- _DOCUMENT TEXT_

I play with an electronic folk / rock outfit, and we tend to wear daft outfits, and have ridiculous stage props. With this in mind, and also wanting a new challenge I decided it would be a good idea to build a working, but silly electronic melodeon for the Summer of 2009.

Live we already use laptop generated synth and sample sounds (usually played through a standard keyboard controller), and we also have at least one real melodeon happening. To spice up the available sound palette I thought it would be useful to have an electronic melodeon as well! A melodeon is a diatonic accordian, which means you get a different note for each key depending on the direction of the bellows (this made for some interesting software!)

Now, for more serious use, Steve at Streb already makes some very professional electronic melodeons, but I decided to do it on the cheap, and learn a bit in the process.

- _GIVEN RECORDS_
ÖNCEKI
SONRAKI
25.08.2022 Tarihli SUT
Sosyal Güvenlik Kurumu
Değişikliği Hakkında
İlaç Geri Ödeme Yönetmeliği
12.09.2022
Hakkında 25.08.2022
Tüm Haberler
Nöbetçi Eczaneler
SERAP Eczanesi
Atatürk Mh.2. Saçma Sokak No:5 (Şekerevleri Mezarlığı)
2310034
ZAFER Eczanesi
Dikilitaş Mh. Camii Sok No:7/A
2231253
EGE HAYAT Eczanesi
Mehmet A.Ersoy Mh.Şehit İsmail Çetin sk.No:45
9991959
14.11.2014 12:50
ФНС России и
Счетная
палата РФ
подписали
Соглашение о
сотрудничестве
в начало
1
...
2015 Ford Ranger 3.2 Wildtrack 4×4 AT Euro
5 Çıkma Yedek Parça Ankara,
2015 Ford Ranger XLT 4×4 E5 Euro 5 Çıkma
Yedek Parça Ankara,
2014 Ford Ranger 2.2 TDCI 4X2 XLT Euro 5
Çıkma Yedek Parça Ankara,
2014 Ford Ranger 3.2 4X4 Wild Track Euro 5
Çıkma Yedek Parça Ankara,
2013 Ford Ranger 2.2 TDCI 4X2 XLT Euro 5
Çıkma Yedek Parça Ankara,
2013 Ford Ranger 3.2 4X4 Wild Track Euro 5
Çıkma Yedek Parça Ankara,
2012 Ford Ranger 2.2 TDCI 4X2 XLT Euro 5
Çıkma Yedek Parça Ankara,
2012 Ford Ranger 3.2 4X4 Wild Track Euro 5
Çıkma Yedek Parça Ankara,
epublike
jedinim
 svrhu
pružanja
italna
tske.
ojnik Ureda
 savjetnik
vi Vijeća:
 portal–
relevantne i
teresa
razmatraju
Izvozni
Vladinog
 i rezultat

- _PROBLEMS TO SOLVE_
1: Retype the stretch of the passage about building an electronic melodeon from "Now, for more" through "in the process.".
2: Repeat the stretch of the listing from its first line through the line that contains "2015 Ford Ranger 3.2 Wildtrack 4×4 AT Euro".

- _SOLUTIONS IN ORDER_
1:
Now, for more serious use, Steve at Streb already makes some very professional electronic melodeons, but I decided to do it on the cheap, and learn a bit in the process.

2:
ÖNCEKI
SONRAKI
25.08.2022 Tarihli SUT
Sosyal Güvenlik Kurumu
Değişikliği Hakkında
İlaç Geri Ödeme Yönetmeliği
12.09.2022
Hakkında 25.08.2022
Tüm Haberler
Nöbetçi Eczaneler
SERAP Eczanesi
Atatürk Mh.2. Saçma Sokak No:5 (Şekerevleri Mezarlığı)
2310034
ZAFER Eczanesi
Dikilitaş Mh. Camii Sok No:7/A
2231253
EGE HAYAT Eczanesi
Mehmet A.Ersoy Mh.Şehit İsmail Çetin sk.No:45
9991959
14.11.2014 12:50
ФНС России и
Счетная
палата РФ
подписали
Соглашение о
сотрудничестве
в начало
1
...
2015 Ford Ranger 3.2 Wildtrack 4×4 AT Euro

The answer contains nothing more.